→ **What to do**
Reproduce the stretch of lines from the one containing "pose: elev=143.1 azim=246.7" through the one containing "Dot at: (228, 173)", both included, unchanged.

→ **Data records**

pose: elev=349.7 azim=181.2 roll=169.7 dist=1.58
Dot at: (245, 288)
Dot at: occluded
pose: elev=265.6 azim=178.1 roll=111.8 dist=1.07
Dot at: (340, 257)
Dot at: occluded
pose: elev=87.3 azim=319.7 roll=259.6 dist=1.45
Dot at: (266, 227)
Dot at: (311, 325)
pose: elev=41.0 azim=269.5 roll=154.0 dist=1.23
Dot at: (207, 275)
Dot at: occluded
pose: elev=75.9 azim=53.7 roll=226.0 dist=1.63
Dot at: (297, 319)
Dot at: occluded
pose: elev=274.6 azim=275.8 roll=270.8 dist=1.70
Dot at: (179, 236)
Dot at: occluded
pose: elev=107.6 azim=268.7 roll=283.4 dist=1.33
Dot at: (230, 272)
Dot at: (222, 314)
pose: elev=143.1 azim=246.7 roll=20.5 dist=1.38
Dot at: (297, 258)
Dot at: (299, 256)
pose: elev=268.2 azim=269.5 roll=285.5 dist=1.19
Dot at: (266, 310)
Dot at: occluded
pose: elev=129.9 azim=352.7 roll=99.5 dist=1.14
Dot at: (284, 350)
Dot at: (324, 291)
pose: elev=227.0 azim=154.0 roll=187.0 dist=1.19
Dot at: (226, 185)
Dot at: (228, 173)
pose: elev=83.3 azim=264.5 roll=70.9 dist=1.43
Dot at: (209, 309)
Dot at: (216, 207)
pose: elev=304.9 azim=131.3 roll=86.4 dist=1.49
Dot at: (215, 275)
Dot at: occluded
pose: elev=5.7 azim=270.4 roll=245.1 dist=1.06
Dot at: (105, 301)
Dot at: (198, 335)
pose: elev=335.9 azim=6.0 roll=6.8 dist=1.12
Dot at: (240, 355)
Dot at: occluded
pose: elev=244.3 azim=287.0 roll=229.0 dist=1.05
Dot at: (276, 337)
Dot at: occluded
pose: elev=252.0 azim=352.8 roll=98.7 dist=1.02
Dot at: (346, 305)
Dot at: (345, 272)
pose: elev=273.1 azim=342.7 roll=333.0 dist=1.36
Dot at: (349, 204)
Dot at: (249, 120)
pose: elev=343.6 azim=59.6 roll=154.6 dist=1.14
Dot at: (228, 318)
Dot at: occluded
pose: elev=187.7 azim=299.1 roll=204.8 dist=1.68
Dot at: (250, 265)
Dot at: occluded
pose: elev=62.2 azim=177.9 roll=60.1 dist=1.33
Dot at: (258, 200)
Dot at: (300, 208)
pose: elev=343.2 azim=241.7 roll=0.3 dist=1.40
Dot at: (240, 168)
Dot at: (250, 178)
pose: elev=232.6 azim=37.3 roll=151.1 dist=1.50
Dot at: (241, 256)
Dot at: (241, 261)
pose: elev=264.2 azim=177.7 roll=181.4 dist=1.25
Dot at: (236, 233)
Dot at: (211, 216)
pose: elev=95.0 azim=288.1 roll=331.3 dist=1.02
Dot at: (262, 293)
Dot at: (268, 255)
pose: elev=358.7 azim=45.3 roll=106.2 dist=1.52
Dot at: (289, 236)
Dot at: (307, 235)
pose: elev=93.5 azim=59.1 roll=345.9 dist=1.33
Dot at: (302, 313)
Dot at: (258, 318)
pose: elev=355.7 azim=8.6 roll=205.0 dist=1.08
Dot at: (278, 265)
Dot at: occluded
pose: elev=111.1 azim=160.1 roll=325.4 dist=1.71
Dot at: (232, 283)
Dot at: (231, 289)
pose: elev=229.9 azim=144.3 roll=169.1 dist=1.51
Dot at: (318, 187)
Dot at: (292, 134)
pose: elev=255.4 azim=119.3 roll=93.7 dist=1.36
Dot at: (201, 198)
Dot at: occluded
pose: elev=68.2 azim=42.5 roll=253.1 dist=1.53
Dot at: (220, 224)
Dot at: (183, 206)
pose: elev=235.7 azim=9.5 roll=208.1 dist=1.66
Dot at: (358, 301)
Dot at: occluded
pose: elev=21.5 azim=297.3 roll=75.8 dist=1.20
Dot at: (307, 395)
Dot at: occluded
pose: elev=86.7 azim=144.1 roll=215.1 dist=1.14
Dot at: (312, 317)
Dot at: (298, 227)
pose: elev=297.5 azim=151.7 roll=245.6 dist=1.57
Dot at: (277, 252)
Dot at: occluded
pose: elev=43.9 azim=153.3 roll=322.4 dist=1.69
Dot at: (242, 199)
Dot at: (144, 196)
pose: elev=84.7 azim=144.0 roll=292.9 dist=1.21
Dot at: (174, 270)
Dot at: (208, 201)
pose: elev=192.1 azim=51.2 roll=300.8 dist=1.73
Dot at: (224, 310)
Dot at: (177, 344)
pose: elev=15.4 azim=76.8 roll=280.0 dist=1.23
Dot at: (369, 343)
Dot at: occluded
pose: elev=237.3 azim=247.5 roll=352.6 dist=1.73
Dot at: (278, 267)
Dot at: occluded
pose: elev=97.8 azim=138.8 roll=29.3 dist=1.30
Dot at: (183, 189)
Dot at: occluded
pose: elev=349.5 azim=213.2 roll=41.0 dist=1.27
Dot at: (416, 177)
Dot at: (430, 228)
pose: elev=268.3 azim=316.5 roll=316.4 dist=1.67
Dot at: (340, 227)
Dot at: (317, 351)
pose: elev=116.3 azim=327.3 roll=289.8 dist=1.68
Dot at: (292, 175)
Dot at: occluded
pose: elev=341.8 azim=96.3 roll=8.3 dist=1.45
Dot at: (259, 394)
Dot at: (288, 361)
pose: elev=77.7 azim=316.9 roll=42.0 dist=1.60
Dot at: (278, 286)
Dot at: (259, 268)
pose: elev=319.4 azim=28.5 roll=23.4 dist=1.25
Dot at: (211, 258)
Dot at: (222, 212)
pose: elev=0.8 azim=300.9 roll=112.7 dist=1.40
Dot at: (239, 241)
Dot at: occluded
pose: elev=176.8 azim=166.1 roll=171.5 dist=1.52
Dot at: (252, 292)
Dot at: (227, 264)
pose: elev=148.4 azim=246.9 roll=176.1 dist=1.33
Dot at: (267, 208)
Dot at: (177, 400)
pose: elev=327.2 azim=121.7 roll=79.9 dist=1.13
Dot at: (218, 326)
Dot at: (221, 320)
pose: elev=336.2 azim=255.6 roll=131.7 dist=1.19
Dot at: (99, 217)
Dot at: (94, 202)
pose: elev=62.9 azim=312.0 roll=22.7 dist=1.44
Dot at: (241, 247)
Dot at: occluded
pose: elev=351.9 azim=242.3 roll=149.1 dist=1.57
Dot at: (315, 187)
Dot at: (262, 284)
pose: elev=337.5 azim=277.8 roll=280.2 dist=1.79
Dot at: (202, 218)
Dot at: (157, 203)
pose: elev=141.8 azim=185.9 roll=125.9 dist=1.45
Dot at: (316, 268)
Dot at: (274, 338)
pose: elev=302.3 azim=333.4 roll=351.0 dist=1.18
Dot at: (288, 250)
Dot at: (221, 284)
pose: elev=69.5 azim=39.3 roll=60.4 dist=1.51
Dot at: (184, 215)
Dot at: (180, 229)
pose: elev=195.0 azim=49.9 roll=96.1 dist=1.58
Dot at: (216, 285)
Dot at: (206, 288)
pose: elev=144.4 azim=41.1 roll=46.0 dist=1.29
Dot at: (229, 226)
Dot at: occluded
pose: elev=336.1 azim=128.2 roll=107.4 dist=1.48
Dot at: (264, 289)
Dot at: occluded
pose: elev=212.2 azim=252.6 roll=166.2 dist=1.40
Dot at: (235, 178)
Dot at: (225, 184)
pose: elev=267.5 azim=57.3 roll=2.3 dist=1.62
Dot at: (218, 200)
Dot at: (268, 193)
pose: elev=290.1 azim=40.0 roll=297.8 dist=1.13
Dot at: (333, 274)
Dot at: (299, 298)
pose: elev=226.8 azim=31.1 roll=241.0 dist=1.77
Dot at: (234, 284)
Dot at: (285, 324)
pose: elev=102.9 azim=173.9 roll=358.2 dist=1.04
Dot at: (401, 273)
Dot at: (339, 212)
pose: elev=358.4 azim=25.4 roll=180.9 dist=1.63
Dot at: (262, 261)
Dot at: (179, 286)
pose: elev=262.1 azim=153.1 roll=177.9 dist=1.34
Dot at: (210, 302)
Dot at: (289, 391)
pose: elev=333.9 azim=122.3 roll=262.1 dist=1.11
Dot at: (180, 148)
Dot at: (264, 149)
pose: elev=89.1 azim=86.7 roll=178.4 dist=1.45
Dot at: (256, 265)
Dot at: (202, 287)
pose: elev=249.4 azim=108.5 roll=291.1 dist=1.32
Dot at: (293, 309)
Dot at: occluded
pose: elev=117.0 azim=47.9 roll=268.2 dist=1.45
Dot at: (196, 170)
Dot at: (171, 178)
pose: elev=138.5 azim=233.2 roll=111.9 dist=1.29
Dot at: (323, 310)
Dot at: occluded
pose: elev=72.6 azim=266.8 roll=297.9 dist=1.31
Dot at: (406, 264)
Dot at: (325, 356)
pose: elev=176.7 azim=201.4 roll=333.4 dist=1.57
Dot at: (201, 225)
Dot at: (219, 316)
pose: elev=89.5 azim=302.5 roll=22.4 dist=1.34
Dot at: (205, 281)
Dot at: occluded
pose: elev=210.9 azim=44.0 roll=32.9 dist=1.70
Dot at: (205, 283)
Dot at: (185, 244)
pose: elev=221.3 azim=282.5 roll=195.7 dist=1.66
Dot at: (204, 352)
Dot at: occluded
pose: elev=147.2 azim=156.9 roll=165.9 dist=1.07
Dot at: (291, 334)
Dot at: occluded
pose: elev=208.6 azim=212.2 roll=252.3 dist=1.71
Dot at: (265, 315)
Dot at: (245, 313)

→ **Task output**
pose: elev=143.1 azim=246.7 roll=20.5 dist=1.38
Dot at: (297, 258)
Dot at: (299, 256)
pose: elev=268.2 azim=269.5 roll=285.5 dist=1.19
Dot at: (266, 310)
Dot at: occluded
pose: elev=129.9 azim=352.7 roll=99.5 dist=1.14
Dot at: (284, 350)
Dot at: (324, 291)
pose: elev=227.0 azim=154.0 roll=187.0 dist=1.19
Dot at: (226, 185)
Dot at: (228, 173)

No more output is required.